The argument from Su et al. contrasts with our findings, in which effects did not transfer even to target stimuli with an identical shape but a different presentation style. Similarly, Rappaport et al. (2013) found that the familiar color advantage disappeared when colored geometric shapes formed the search display, as opposed to the colored fruits we used—though feature-based attention should have matched in the two cases. These discrepancies can be explained by differences in the amounts of time observers had spent learning the conjunctions. In our case, the conjunctions were learned over a lifetime and stored in long-term memory. In the Frank et al. (2014) study, observers learned over the course of eight sessions over eight days. Su et al. (2014) tested observers in one experimental session lasting 40–50 min. Thus, it might be that the mechanisms underlying efficient conjunction search and the deployment of object-based attention dynamically change over the course of learning and depend on the robustness and quality of feature associations and object representations (Chen, 2012). Perceptual learning of conjunctive targets is first driven by enhanced feature selection of each of the individual features, and over time these features become integrated to form a new functional unit at early stages of visual processing that can be processed more efficiently during visual search.

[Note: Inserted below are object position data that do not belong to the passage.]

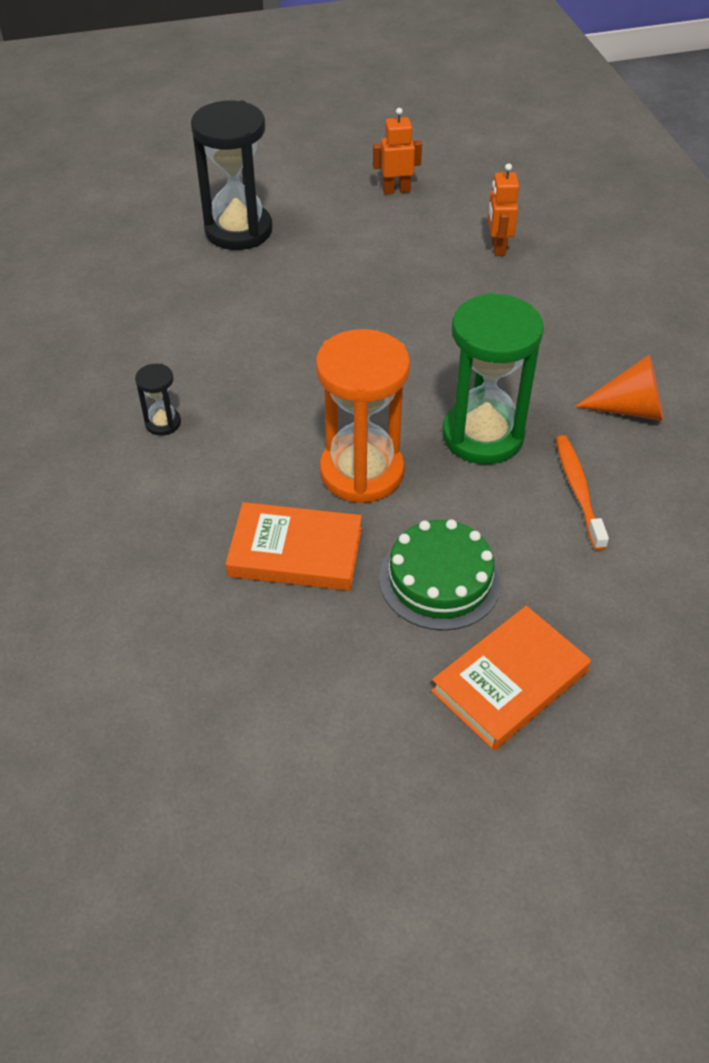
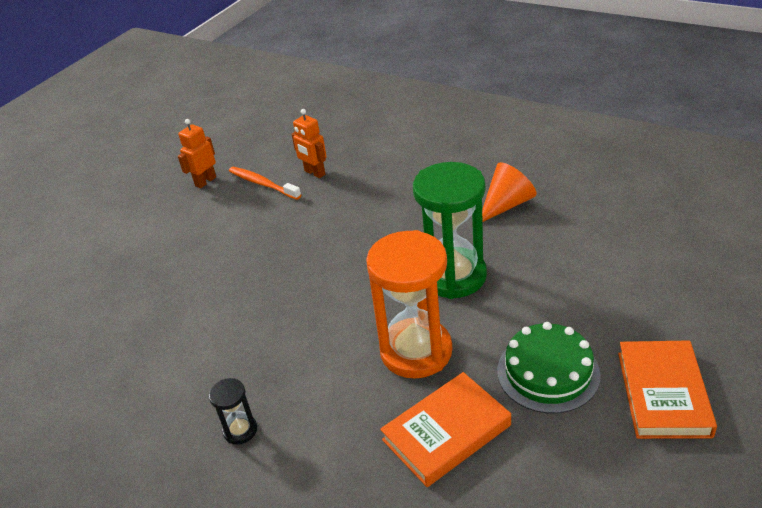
camera: 40 degrees left, 10 degrees down
black hourglass [191,101,272,250] -> none
orange toothbrush [556,435,609,550] -> orange toothbrush moved to [229,167,301,200]

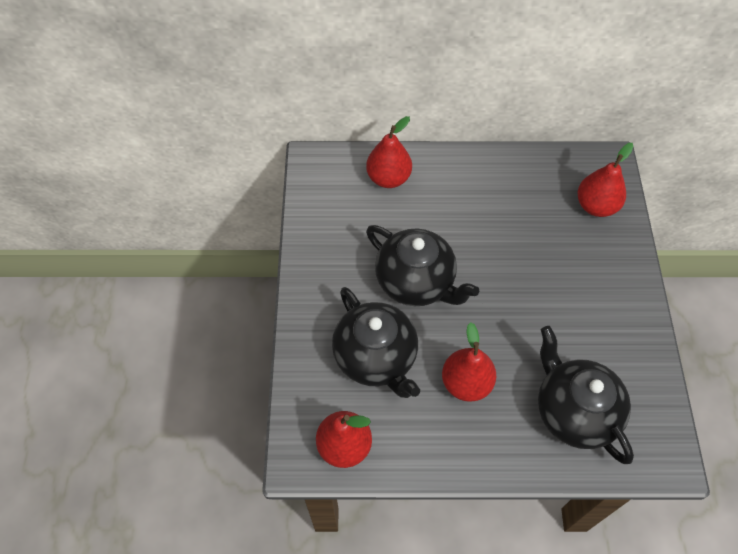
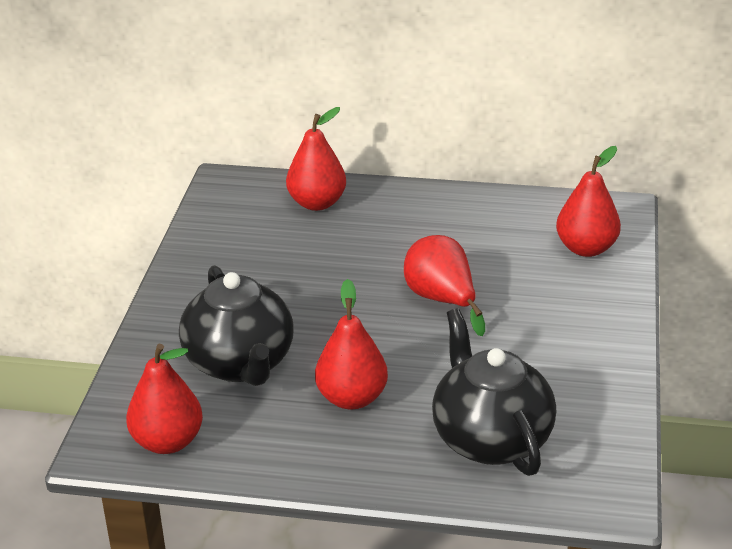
camera: 10 degrees right, 25 degrees down
black teapot [366,225,479,306] -> none
none -> red pear [404,235,485,336]

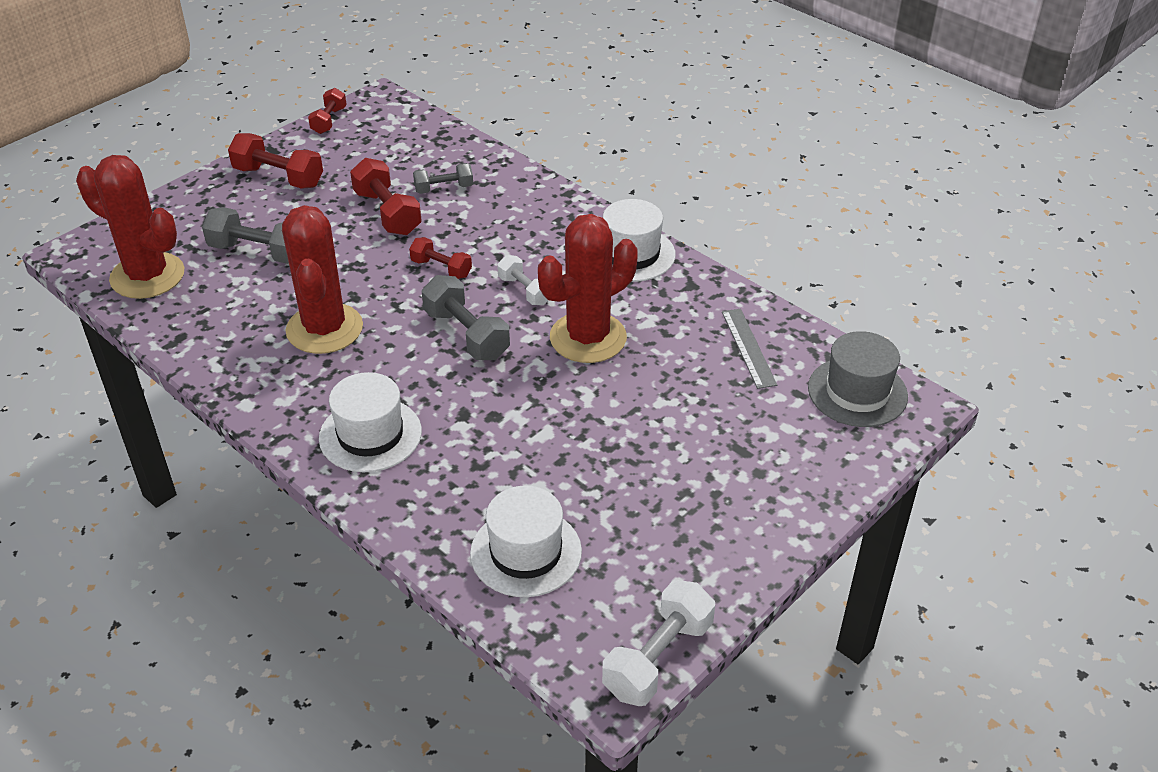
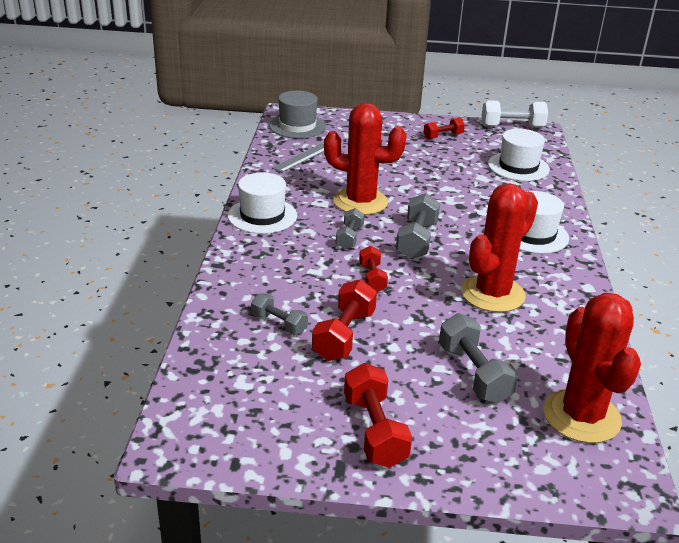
camera: 130 degrees left, 10 degrees down
red dumbbell [308,88,347,134] -> red dumbbell moved to [424,118,465,139]
white dumbbell [497,255,548,305] -> grey dumbbell [336,208,364,249]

An alternative explanation for our pattern of data could be that participants use the consistency of color correctness in search displays to predict target color; that is, the detection of a correctly colored distractor might allow observers to predict that the target will be yellow in color, thus facilitating search. There are two reasons to believe that this is not the case. Firstly, this strategy should also work for incorrectly colored items, since the color relations were kept constant for all target-color variations (see Fig. 1). Secondly, Rappaport et al. (2013) orthogonally manipulated color correctness for the targets and distractors in their Experiment 2a, making it impossible for participants to predict the target color on the basis of a distractor color. The color advantage was still present in these conditions, and search for correctly colored targets was fastest when distractors were presented in an incorrect color. These results make it unlikely that the color advantage reported here was due to participants using distractor color to predict the target color.

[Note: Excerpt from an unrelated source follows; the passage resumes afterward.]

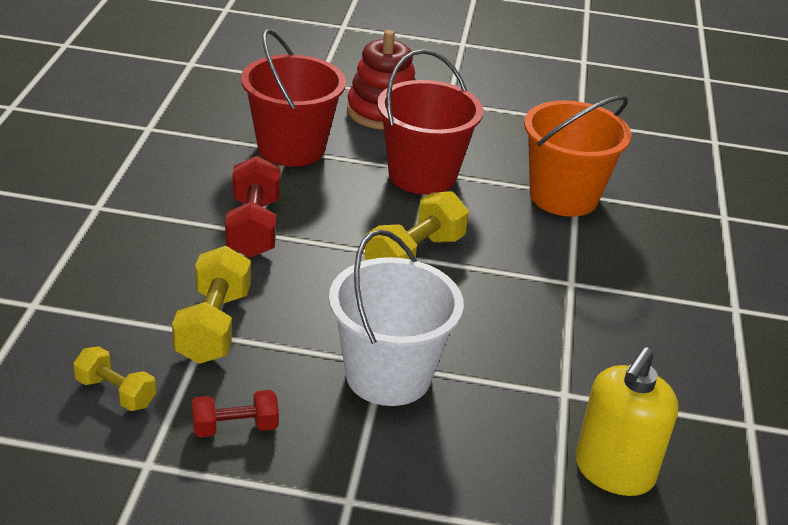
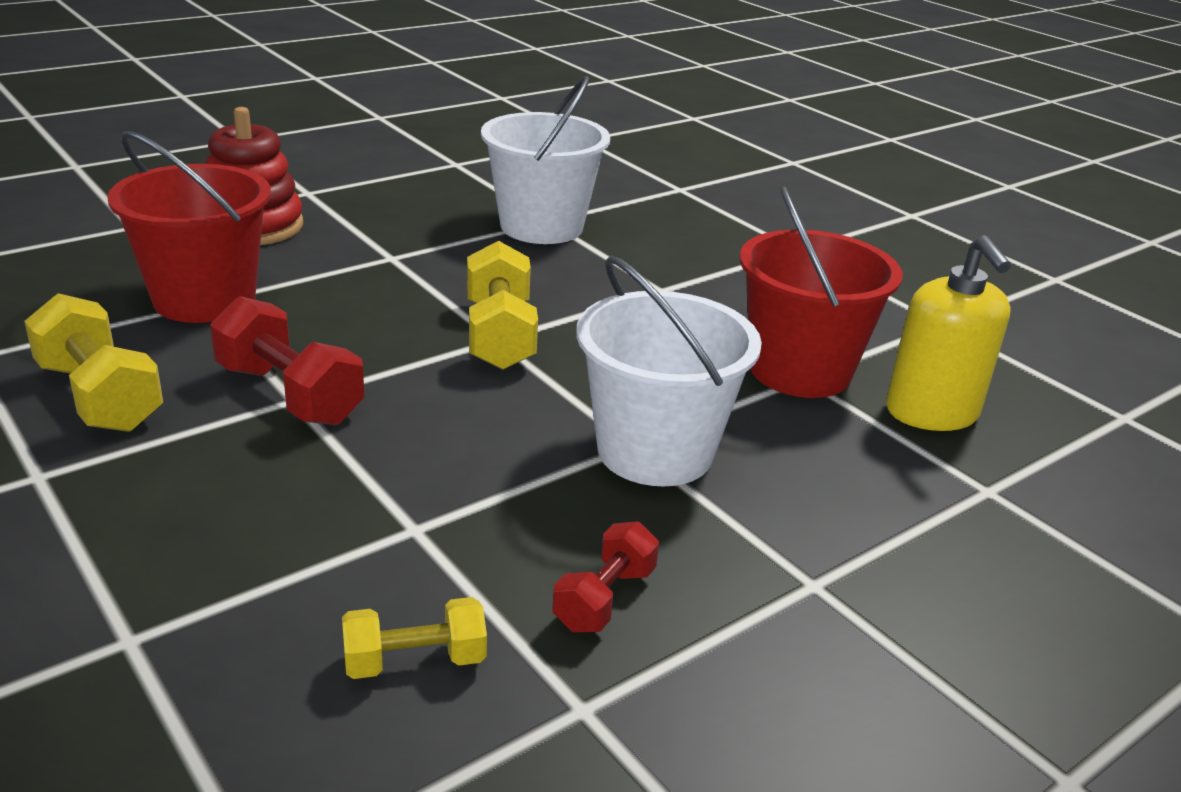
camera: 45 degrees left, 5 degrees down
yellow dumbbell [172,246,251,364] -> yellow dumbbell moved to [24,293,163,432]
red bucket [377,49,483,195] -> red bucket moved to [740,186,903,398]
orange bucket [524,96,632,217] -> white bucket [481,76,610,244]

Although we have provided robust evidence for effects of learned color–form relationships on perceptual sensitivity, the effects on participants’ response criteria were less clear. In Experiments 1 and 2 here, there were no differences in the response criteria for correctly and incorrectly colored objects, at least when the color fell on the object’s surface (see Exp. 2). In Experiments 2 and 4a, the response criterion was larger for correctly than for incorrectly colored objects when the items fell on a local color background. In Experiments 4b and 4c, however, the criteria for correctly colored objects were smaller than those for incorrectly colored objects. The reduced response criterion for correctly colored stimuli could have led participants to adopt a more liberal response when all of the items in the displays were colored correctly, but this result was not consistent across the experiments. We conclude that stored color–form knowledge has effects on perceptual sensitivity that can be unrelated to any effects on the response criterion. Though there can be effects on the response criterion, these are less robust than the changes in perceptual sensitivity and can vary in direction according to whether the surface or the background color is correct. It might be of interest to assess the effects of stored knowledge on the response criterion more systematically. For example, one might predict that changes in the probability of a target being presented in its correct color would affect response criterion. We did manipulate this in the present set of experiments, and did not observe any systematic changes in response criterion. However, participants were not informed explicitly about the color probabilities, and the probability manipulation was done between experiments. A different, within-subjects design, which emphasized changes in target-color probability, might reveal an effect of the probability of color correctness on response criterion.